**Exercise directions**
Pictures aside, write every record out again word for word.

Extracted records:

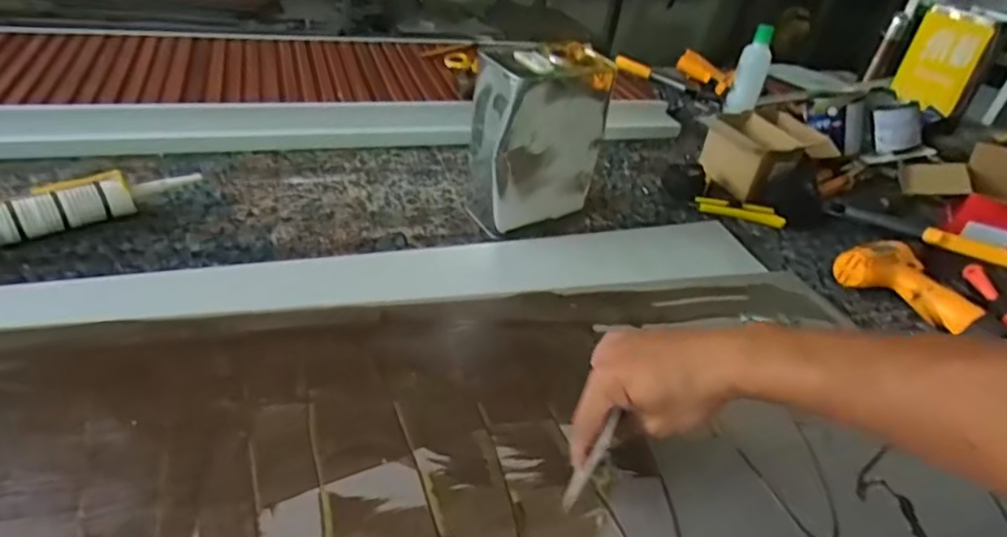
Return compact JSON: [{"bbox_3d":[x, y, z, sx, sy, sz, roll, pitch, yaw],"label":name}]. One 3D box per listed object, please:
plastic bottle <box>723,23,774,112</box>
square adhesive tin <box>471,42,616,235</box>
[{"bbox_3d":[0.470,-0.374,1.152,0.060,0.169,0.056,20,13,20],"label":"plastic bottle"},{"bbox_3d":[0.041,-0.169,0.815,0.161,0.229,0.107,-18,45,-36],"label":"square adhesive tin"}]

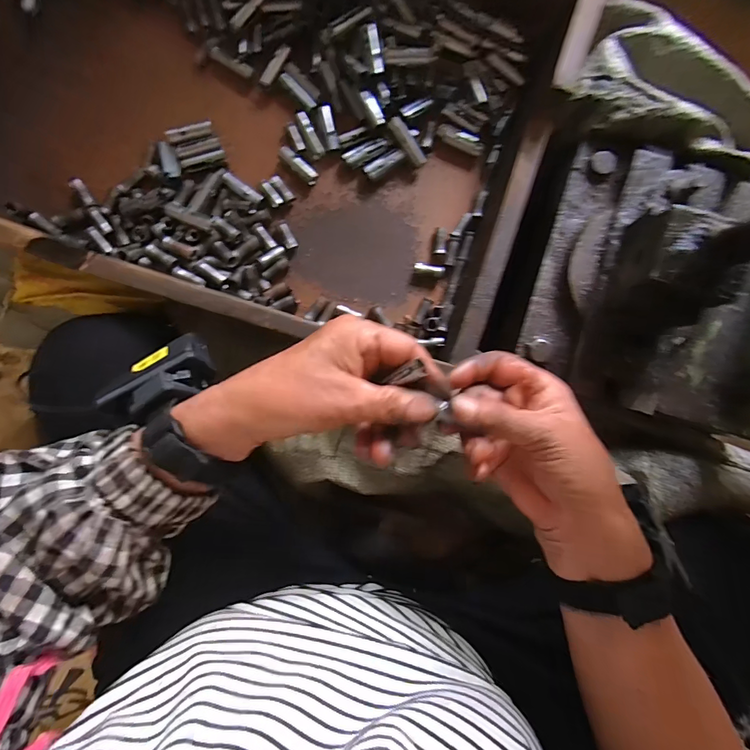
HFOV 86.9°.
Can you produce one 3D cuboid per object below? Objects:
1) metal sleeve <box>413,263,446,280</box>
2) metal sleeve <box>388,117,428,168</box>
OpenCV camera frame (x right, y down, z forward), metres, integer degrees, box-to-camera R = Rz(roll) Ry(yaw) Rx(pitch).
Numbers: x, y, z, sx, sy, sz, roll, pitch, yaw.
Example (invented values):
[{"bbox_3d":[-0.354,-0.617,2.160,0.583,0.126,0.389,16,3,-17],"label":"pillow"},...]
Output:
[{"bbox_3d":[0.050,-0.094,0.358,0.029,0.009,0.012,8,90,0],"label":"metal sleeve"},{"bbox_3d":[0.029,-0.201,0.341,0.011,0.004,0.045,-43,113,0],"label":"metal sleeve"}]

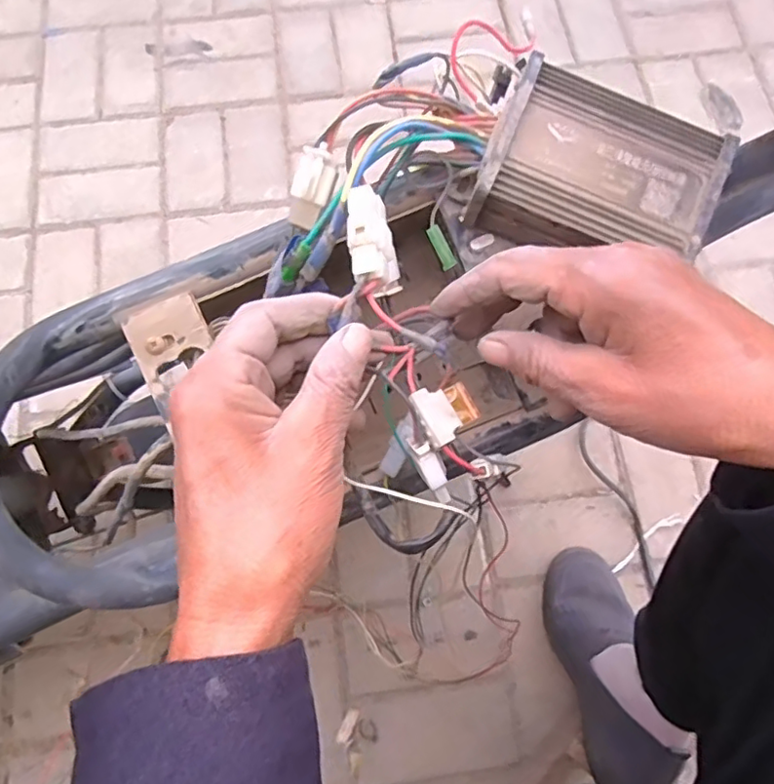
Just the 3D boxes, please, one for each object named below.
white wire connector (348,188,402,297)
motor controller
[{"bbox_3d":[-0.007,-0.066,0.258,0.020,0.013,0.050,-11,72,-3],"label":"white wire connector"},{"bbox_3d":[0.099,-0.100,0.277,0.102,0.043,0.068,21,74,7],"label":"motor controller"}]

**Answer to this task**
Return compact JSON: [{"bbox_3d":[x, y, z, sx, sy, sz, roll, pitch, yaw],"label":name}]. One 3D box per listed object, please:
plastic bottle <box>723,23,774,112</box>
square adhesive tin <box>471,42,616,235</box>
[{"bbox_3d":[0.470,-0.374,1.152,0.060,0.169,0.056,20,13,20],"label":"plastic bottle"},{"bbox_3d":[0.041,-0.169,0.815,0.161,0.229,0.107,-18,45,-36],"label":"square adhesive tin"}]

HFOV 86.9°.
Can you produce one 3D cuboid per object below? Objects:
1) metal sleeve <box>413,263,446,280</box>
2) metal sleeve <box>388,117,428,168</box>
OpenCV camera frame (x right, y down, z forward), metres, integer degrees, box-to-camera R = Rz(roll) Ry(yaw) Rx(pitch).
Numbers: x, y, z, sx, sy, sz, roll, pitch, yaw.
Example (invented values):
[{"bbox_3d":[-0.354,-0.617,2.160,0.583,0.126,0.389,16,3,-17],"label":"pillow"},...]
Output:
[{"bbox_3d":[0.050,-0.094,0.358,0.029,0.009,0.012,8,90,0],"label":"metal sleeve"},{"bbox_3d":[0.029,-0.201,0.341,0.011,0.004,0.045,-43,113,0],"label":"metal sleeve"}]

Just the 3D boxes, please, one for each object named below.
white wire connector (348,188,402,297)
motor controller
[{"bbox_3d":[-0.007,-0.066,0.258,0.020,0.013,0.050,-11,72,-3],"label":"white wire connector"},{"bbox_3d":[0.099,-0.100,0.277,0.102,0.043,0.068,21,74,7],"label":"motor controller"}]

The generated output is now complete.